Although whitening can be done on a self-care day, it’s crucial to make sure you’re choosing safe at-home treatments. “It’s important to consult your dentist prior to starting the at-home whitening process to avoid complications,” says Chicago cosmetic dentist Nathan Hoffman, DDS. Dr. Back has some solid guidelines for those who should stray away: “If you have sensitive teeth, dark crowns or fillings, you are generally not the best candidate.”
In With the New
Laser Teeth Whitening
Unlike the LED light that can come alongside an at-home bleaching tray, in-office laser light therapy offers long-lasting results. A 2017 study published in the Journal of Clinical and Experimental Dentistry revealed that diode lasers (which are much more advanced than when they first debuted in the ‘90s) with high wavelengths are more efficient than other bleaching techniques. Rockville, MD cosmetic dentist Joe Kravitz, DDS says, “Improving various organic wavelengths of light can safely make the teeth brighter while reducing the chance of sensitivity.”
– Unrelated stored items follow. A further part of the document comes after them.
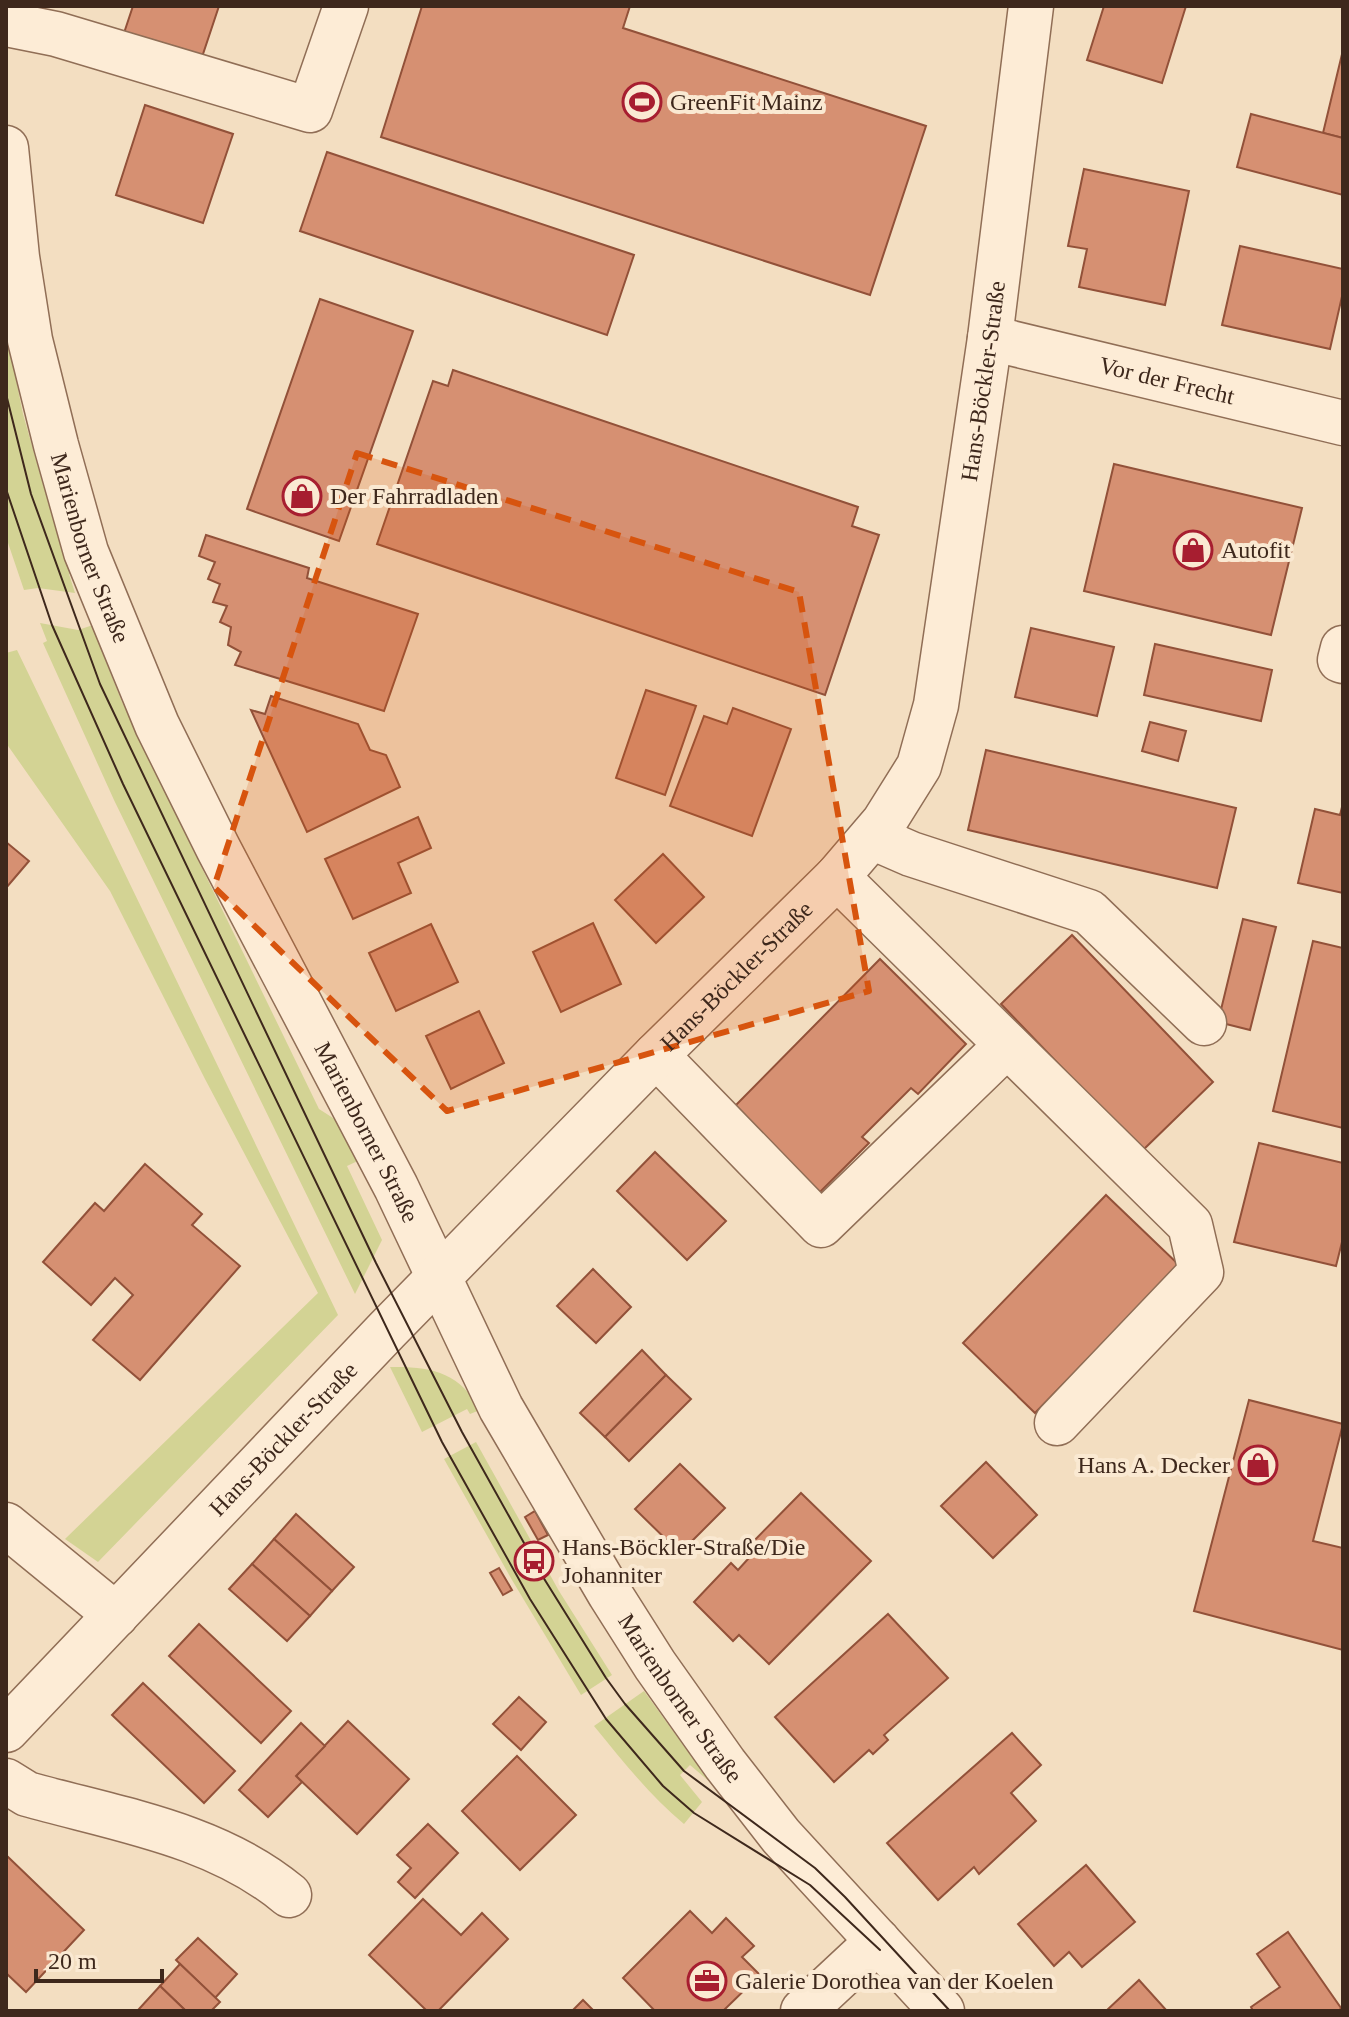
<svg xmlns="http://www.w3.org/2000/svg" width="1349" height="2017" font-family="'Times New Roman',serif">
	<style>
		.green { fill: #d3d394 }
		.building { fill: #d69072; stroke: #925139; stroke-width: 2 }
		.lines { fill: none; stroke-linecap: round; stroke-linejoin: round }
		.minor-casing { stroke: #906e56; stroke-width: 47 }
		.minor { stroke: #fdecd6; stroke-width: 44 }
		.tram { stroke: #3e281c; stroke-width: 2 }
		.marked { fill: #d7540e; fill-opacity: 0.2; stroke: #d7540e; stroke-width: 6; stroke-dasharray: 16 10; stroke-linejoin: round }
		.labels { text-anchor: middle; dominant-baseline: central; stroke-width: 8; stroke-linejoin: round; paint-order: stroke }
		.poi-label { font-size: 24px; fill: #3e281c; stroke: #fae9d2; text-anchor: start }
		.street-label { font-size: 24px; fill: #3e281c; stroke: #fae9d2 }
	</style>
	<rect width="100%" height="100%" fill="#f3dec1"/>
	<!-- green -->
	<g class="green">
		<polygon points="6,330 23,414 58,537 84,569 69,574 75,593 38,588 24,590 6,537"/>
		<polygon points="102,622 106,630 99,644 122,702 167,796 319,1109 347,1127 362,1159 347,1166 382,1240 355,1294 114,800 43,643 47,641 40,623 78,630"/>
		<polygon points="17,650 338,1315 98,1562 65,1539 318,1293 205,1079 110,891 6,743 6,653"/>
		<path d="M390 1367C430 1366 460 1372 480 1410L470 1414 467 1409 422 1432Z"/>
		<polygon points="476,1442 559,1591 612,1675 581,1695 512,1580 444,1459"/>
		<path d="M644 1691 710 1782 690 1765 680 1775 702 1802 684 1824C650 1796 622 1760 594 1726Z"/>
	</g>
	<!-- building -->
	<g class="building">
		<polygon points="133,6 219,6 200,63 122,39"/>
		<polygon points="422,6 630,6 623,28 926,126 870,295 381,137"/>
		<polygon points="1104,6 1186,6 1162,83 1087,60"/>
		<polygon points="1343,50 1343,138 1323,133"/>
		<polygon points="145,105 233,134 203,223 116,195"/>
		<polygon points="1251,114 1343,138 1343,195 1237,167"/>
		<polygon points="327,152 634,255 607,335 300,231"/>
		<polygon points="1084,169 1189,191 1165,305 1079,287 1087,249 1068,246"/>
		<polygon points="1240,246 1343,269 1343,292 1330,349 1222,325"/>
		<polygon points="320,299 413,331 339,541 247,509"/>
		<polygon points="453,370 858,507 852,526 879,535 825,695 377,544 433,381 448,386"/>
		<polygon points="1114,464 1302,508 1271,635 1084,591"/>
		<polygon points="206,535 309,568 307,578 418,614 384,711 235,665 241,652 228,645 231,627 220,622 227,606 213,602 220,584 208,579 215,562 199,556"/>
		<polygon points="1031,628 1114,647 1097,716 1015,697"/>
		<polygon points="1155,644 1272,670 1261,721 1144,695"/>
		<polygon points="646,690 696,706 665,795 616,778"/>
		<polygon points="271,696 358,724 370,750 386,755 400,787 307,832 251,710 265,714"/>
		<polygon points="733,708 791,729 752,836 670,806 704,716 727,724"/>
		<polygon points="1150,722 1186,731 1178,761 1142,751"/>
		<polygon points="986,750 1236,808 1217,888 968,830"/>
		<polygon points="1343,803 1343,893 1298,883 1315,809 1340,815"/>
		<polygon points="418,817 431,848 398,863 411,893 353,919 325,859"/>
		<polygon points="6,842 29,861 6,888"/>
		<polygon points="663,854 704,897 656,943 615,900"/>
		<polygon points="1243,919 1276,927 1250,1030 1218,1022"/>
		<polygon points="593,923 621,984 561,1012 533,952"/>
		<polygon points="431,924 458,982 396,1011 369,953"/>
		<polygon points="1072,935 1213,1082 1142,1151 1001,1004"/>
		<polygon points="1313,941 1343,948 1343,1128 1273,1111"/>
		<polygon points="880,959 966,1044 918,1094 911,1088 862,1137 869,1143 820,1192 734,1107"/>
		<polygon points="479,1011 504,1063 451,1089 426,1036"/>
		<polygon points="1259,1143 1343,1163 1343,1238 1336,1266 1234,1242"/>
		<polygon points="655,1152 726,1221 687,1260 617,1191"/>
		<polygon points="145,1164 202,1214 192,1225 240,1266 140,1380 93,1340 133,1295 115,1278 91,1305 43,1262 95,1203 104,1211"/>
		<polygon points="1106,1195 1179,1265 1035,1413 963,1343"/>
		<polygon points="593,1269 631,1307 596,1343 557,1306"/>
		<polygon points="642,1350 666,1375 605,1437 580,1413"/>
		<polygon points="666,1375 691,1399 629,1461 605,1437"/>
		<polygon points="1249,1400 1343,1424 1313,1541 1343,1548 1343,1650 1194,1611"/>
		<polygon points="986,1462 1037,1515 993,1558 941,1506"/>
		<polygon points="680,1464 725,1508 680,1553 635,1509"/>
		<polygon points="801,1493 871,1561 769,1664 739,1635 733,1641 694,1602 731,1563 738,1570 748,1559 742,1553"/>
		<polygon points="535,1511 548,1535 538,1540 525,1517"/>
		<polygon points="296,1514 354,1567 332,1591 274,1539"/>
		<polygon points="274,1539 332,1591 310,1616 252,1564"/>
		<polygon points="252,1564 310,1616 287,1641 229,1589"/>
		<polygon points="499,1568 512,1590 503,1595 490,1573"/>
		<polygon points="888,1614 948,1678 884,1735 888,1740 873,1754 869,1750 834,1782 775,1717"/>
		<polygon points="199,1624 291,1711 261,1743 169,1656"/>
		<polygon points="143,1683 235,1771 204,1803 112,1715"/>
		<polygon points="519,1697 546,1722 521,1750 493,1724"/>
		<polygon points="348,1721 409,1779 357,1834 296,1776"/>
		<polygon points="301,1723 325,1746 296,1776 302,1782 268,1817 239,1790"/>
		<polygon points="1012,1733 1041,1765 1011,1793 1036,1821 979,1874 974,1867 938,1900 887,1843"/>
		<polygon points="517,1756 576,1815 520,1870 462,1811"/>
		<polygon points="428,1824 458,1853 415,1898 398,1882 411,1868 397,1855"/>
		<polygon points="6,1855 84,1930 26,1992 6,1973"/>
		<polygon points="1086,1865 1135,1922 1082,1967 1069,1952 1054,1966 1018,1924"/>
		<polygon points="423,1899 461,1935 482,1913 508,1939 438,2011 427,2011 369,1955"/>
		<polygon points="690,1911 712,1933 726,1918 754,1946 742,1957 760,1975 723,2011 655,2011 623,1978"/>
		<polygon points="1288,1932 1341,2008 1339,2011 1253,2011 1251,2007 1280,1987 1257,1954"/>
		<polygon points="198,1938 237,1974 215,1998 176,1960"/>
		<polygon points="180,1964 220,2002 211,2011 186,2011 160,1986"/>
		<polygon points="1139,1980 1167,2011 1106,2011"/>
		<polygon points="160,1986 186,2011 141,2011 139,2009"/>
		<polygon points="583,2000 594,2011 572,2011"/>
	</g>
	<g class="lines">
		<defs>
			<g id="minor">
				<polyline points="6,24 56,34 310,110 346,6"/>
				<path id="s1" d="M6 148 17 257 30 340 56 445 86 552 157 725 218 848 396 1187 501 1408 610 1594 655 1665 725 1764 781 1836 942 2011"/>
				<path id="s2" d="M990 338 1343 423"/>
				<polyline points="1343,648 1340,660 1343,661"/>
				<polyline points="872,837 911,854 1089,912 1204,1023"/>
				<polyline points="837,877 1190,1225 1201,1272 1057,1423"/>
				<polyline points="656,1055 821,1225 1007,1045"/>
				<polyline points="6,1525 116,1615"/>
				<path id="s3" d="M6 1730 387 1330 656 1055 837 877 884 822 919 766 936 705 990 338 1031 6"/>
				<path d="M6 1781 27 1794C116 1819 216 1834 289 1895"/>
				<polyline points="803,2011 878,1941"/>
			</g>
		</defs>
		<!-- minor casing -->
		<use href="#minor" class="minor-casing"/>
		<!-- minor -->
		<use href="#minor" class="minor"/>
		<!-- tram -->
		<g class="tram">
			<polyline points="6,394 31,494 100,684 376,1263 462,1432 543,1577 606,1678 625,1704 684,1771 815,1868 845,1897 950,2011"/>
			<polyline points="6,489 52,625 123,784 442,1442 530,1599 606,1719 663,1786 694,1813 810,1885 880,1950"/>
		</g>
	</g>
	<!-- marked area -->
	<path class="marked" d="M357 453 799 592 869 991 447 1111 214 887Z"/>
	<!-- icons -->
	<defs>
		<symbol id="stadium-ring" viewBox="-11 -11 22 22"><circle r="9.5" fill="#fae9d2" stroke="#a71e30" stroke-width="1.5"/><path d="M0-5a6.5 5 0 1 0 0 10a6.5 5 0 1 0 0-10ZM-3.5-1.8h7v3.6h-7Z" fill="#a71e30"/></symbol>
		<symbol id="shop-ring" viewBox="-11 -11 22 22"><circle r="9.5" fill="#fae9d2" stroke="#a71e30" stroke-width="1.5"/><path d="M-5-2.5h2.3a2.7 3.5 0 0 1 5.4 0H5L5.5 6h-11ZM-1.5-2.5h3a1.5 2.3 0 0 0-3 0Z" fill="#a71e30"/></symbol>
		<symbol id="bus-ring" viewBox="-11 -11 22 22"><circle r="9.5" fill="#fae9d2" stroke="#a71e30" stroke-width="1.5"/><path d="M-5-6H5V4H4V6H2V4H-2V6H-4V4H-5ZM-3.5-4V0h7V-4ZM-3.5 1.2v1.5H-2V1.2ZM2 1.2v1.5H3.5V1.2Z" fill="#a71e30"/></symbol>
		<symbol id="office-ring" viewBox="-11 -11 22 22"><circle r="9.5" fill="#fae9d2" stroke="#a71e30" stroke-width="1.5"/><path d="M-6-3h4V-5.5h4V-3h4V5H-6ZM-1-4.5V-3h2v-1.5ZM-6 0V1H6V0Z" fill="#a71e30"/></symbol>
	</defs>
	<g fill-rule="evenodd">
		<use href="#stadium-ring" x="620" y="80" width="44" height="44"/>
		<use href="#shop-ring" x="280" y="474" width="44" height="44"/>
		<use href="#shop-ring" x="1171" y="528" width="44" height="44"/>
		<use href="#shop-ring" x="1236" y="1443" width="44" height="44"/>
		<use href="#bus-ring" x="512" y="1539" width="44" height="44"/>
		<use href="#office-ring" x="685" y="1959" width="44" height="44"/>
	</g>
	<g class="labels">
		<!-- poi labels -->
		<g class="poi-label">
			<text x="670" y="102">GreenFit Mainz</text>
			<text x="330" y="496">Der Fahrradladen</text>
			<text x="1221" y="550">Autofit</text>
			<text x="1230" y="1465" text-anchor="end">Hans A. Decker</text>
			<text x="562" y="1547">Hans-Böckler-Straße/Die<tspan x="562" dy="28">Johanniter</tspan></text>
			<text x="735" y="1981">Galerie Dorothea van der Koelen</text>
		</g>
		<!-- street labels -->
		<g class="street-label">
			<text stroke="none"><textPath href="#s3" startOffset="1720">Hans-Böckler-Straße</textPath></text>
			<text stroke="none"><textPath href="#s2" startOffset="182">Vor der Frecht</textPath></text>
			<text stroke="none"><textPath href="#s1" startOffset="410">Marienborner Straße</textPath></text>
			<text stroke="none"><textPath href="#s3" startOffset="1050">Hans-Böckler-Straße</textPath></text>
			<text stroke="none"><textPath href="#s1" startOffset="1058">Marienborner Straße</textPath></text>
			<text stroke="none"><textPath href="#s3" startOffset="402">Hans-Böckler-Straße</textPath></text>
			<text stroke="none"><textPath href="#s1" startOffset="1706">Marienborner Straße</textPath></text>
		</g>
	</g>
	<!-- border -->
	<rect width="1349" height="2017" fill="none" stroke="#3e281c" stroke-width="16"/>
	<!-- scale -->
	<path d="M36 1969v12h126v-12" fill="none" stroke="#3e281c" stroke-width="4"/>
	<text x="48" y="1969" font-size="24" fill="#3e281c" stroke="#fae9d2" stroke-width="6" paint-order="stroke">20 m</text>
</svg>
This differs from at-home LED light therapy because the diode lasers are not concurrently used with bleaching trays. Dr. Apa likes to use accelerated LED light technology like Zoom Blue to jump-start bleaching treatments rather than using the two simultaneously. “The laser alone can improve a patient’s smile up to 11 shades brighter in just three 15-minute sessions,” adds Dr. Kravitz.
Sensitive teeth are a large concern for many patients, but Dr. Hoffman says the invention of medicated gels has introduced a whole new range of people to the world of whitening. “We use medicated gels before and immediately after in-office whitening treatments,” he says. “Patients love it because they get to enjoy the results without the discomfort.” Dr. Back also praises this innovation in her practice, saying “additives such as potassium nitrate can help treat and prevent sensitivity during the process. Also, GLUMA—an aqueous solution containing 5-percent glutaraldehyde and 35-percent hydroxyethyl methacrylate—can be applied right after whitening to stop sensitivity. This makes the process much more comfortable,” she says.
While in-office teeth whitening is undoubtedly a popular request, Dr. Ahn says patients with sensitive teeth are typically concerned about pain and effectiveness of the whitening treatment, and want a more permanent solution. “Porcelain veneers are a form of whitening that offer long-lasting results without any downtime,” she explains. “Not only do they whiten and brighten, but they also improve the shape of your teeth and smile.” However, a potential downside to veneers is that once they’re bonded to the teeth, they can’t be removed, so bleaching is more conservative.
The Whitening Diet
Dr. Hoffman explains that avoiding smoking, as well as foods or beverages like coffee and wine that stain easily, is crucial for long-lasting results. “We understand it’s difficult to give up coffee, so just plan on touching up your whitening more frequently,” he adds.